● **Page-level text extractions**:
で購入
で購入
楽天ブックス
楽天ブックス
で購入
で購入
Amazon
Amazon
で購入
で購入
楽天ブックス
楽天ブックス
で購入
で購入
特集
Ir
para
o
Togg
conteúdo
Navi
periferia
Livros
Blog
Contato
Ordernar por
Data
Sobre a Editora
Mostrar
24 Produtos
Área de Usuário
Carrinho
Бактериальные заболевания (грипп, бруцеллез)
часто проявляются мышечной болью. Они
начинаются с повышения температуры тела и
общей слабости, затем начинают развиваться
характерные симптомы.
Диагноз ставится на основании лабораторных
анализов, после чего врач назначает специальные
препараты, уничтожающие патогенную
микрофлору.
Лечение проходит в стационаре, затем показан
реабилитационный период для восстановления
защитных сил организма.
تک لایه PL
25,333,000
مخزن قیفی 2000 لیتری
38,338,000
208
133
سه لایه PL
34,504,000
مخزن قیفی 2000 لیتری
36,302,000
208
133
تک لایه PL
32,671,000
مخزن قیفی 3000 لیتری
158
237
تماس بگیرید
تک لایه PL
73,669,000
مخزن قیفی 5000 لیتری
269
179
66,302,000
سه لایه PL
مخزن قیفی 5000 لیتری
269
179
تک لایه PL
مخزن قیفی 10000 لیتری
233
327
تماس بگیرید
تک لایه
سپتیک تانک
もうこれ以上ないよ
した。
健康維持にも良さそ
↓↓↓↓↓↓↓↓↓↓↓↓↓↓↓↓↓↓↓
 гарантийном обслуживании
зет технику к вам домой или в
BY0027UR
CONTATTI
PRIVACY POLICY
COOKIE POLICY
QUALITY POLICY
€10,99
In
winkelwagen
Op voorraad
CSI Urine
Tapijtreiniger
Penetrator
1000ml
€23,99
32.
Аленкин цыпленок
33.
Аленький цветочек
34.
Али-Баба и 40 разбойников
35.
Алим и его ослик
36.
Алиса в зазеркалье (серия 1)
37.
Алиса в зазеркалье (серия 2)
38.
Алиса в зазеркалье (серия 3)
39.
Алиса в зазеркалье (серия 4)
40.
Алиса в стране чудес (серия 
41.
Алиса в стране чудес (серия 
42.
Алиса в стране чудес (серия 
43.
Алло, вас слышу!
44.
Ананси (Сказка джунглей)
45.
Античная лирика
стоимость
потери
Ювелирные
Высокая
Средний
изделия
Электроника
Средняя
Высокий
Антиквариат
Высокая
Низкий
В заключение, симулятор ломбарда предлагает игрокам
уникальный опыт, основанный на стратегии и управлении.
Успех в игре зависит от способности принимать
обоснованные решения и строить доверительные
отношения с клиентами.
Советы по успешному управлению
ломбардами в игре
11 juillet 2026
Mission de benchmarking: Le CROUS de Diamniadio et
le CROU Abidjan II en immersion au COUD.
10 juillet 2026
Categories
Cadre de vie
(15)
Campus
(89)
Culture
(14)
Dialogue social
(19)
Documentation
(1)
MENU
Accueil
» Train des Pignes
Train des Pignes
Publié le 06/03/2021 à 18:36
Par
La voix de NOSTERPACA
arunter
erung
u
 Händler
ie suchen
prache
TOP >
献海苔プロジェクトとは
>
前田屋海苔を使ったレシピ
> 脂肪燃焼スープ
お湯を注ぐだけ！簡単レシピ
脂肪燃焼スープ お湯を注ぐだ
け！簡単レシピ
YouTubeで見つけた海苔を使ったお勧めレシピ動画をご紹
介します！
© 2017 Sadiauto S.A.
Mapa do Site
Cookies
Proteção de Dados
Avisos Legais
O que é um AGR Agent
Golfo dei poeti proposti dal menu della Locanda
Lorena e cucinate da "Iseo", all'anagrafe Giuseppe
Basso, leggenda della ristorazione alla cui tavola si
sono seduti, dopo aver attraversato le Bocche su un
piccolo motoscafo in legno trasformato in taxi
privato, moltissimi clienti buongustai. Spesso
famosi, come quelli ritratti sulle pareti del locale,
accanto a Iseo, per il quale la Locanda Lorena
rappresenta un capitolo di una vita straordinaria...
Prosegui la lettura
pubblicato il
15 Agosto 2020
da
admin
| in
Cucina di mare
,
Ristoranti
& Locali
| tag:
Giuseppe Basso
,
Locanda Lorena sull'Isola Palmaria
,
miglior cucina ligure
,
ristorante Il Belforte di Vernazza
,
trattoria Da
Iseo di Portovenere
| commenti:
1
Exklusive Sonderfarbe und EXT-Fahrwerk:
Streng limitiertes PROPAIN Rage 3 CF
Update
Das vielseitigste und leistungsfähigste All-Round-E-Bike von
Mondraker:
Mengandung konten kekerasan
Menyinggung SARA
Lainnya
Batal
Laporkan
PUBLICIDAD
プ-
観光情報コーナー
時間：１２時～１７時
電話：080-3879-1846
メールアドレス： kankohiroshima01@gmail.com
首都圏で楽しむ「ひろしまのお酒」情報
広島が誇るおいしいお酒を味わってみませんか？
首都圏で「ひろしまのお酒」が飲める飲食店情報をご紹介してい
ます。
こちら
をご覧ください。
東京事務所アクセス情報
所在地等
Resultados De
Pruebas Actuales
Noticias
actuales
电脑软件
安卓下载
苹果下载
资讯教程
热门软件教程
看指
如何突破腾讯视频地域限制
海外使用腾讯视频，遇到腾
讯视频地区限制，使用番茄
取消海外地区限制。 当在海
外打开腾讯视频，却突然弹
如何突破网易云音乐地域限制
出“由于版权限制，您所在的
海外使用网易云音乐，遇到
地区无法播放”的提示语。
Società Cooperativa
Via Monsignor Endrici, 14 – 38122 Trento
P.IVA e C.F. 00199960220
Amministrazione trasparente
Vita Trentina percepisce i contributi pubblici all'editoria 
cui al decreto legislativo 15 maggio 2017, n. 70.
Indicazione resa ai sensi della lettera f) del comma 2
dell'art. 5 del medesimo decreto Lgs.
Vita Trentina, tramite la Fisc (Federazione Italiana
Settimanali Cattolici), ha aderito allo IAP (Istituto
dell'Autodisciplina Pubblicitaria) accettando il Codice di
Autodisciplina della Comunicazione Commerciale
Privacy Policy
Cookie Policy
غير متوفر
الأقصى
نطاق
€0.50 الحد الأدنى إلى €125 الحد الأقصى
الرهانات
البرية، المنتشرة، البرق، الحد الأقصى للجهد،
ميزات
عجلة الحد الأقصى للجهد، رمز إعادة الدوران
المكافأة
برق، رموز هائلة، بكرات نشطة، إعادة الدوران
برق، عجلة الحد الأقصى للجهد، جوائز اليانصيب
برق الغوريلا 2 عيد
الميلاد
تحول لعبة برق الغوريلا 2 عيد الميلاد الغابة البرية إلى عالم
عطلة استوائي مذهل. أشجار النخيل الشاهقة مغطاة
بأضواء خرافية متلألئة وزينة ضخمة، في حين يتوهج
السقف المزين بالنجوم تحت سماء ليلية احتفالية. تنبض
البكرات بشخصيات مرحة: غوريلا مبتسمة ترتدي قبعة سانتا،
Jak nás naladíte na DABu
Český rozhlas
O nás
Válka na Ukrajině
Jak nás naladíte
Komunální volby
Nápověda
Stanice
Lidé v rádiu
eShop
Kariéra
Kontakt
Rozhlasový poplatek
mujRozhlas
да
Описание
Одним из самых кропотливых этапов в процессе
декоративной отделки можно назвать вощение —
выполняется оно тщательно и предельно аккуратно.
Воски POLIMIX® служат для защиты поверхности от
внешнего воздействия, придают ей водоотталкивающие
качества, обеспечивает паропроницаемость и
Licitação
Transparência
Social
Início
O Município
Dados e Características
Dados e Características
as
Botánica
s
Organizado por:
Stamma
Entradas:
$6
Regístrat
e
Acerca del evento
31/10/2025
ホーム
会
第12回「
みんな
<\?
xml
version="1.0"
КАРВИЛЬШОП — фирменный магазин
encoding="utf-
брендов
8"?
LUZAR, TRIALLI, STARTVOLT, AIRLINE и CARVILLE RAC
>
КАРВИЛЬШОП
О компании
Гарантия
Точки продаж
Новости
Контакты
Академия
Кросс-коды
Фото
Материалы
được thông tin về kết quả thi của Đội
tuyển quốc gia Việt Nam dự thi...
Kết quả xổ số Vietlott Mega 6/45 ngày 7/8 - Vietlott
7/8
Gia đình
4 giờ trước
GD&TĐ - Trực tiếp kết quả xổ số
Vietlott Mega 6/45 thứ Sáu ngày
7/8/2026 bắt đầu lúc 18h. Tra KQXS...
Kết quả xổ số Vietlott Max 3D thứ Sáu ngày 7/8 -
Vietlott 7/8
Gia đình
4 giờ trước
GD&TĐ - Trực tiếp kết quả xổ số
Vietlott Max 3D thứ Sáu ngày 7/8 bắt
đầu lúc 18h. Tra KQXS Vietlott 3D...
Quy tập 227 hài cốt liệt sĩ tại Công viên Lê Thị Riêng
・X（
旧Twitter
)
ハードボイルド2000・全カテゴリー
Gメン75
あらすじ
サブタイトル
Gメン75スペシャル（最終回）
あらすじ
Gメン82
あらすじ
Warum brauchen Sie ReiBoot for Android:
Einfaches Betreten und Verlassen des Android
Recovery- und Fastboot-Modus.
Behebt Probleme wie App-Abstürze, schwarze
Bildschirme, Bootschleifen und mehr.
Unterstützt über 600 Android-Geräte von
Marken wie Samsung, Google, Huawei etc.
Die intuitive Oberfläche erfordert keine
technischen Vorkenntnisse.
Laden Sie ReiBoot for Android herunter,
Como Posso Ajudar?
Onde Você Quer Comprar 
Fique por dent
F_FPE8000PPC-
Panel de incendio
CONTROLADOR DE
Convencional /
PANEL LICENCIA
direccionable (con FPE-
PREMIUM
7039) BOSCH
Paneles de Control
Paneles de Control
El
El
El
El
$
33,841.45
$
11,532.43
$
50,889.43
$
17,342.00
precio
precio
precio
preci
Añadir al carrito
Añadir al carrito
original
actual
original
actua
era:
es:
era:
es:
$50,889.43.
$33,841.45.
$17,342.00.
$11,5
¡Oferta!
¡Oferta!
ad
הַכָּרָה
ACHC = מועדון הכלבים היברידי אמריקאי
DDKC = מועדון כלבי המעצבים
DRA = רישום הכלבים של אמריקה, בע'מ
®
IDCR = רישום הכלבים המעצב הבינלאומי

● **Task to complete**: Repeat exactly the lines above, starting with the line that contains "DDKC = מועדון כלבי המעצבים" and ending with the last line, both included, and nothing else.

● **Answer to the exercise**:
DDKC = מועדון כלבי המעצבים
DRA = רישום הכלבים של אמריקה, בע'מ
®
IDCR = רישום הכלבים המעצב הבינלאומי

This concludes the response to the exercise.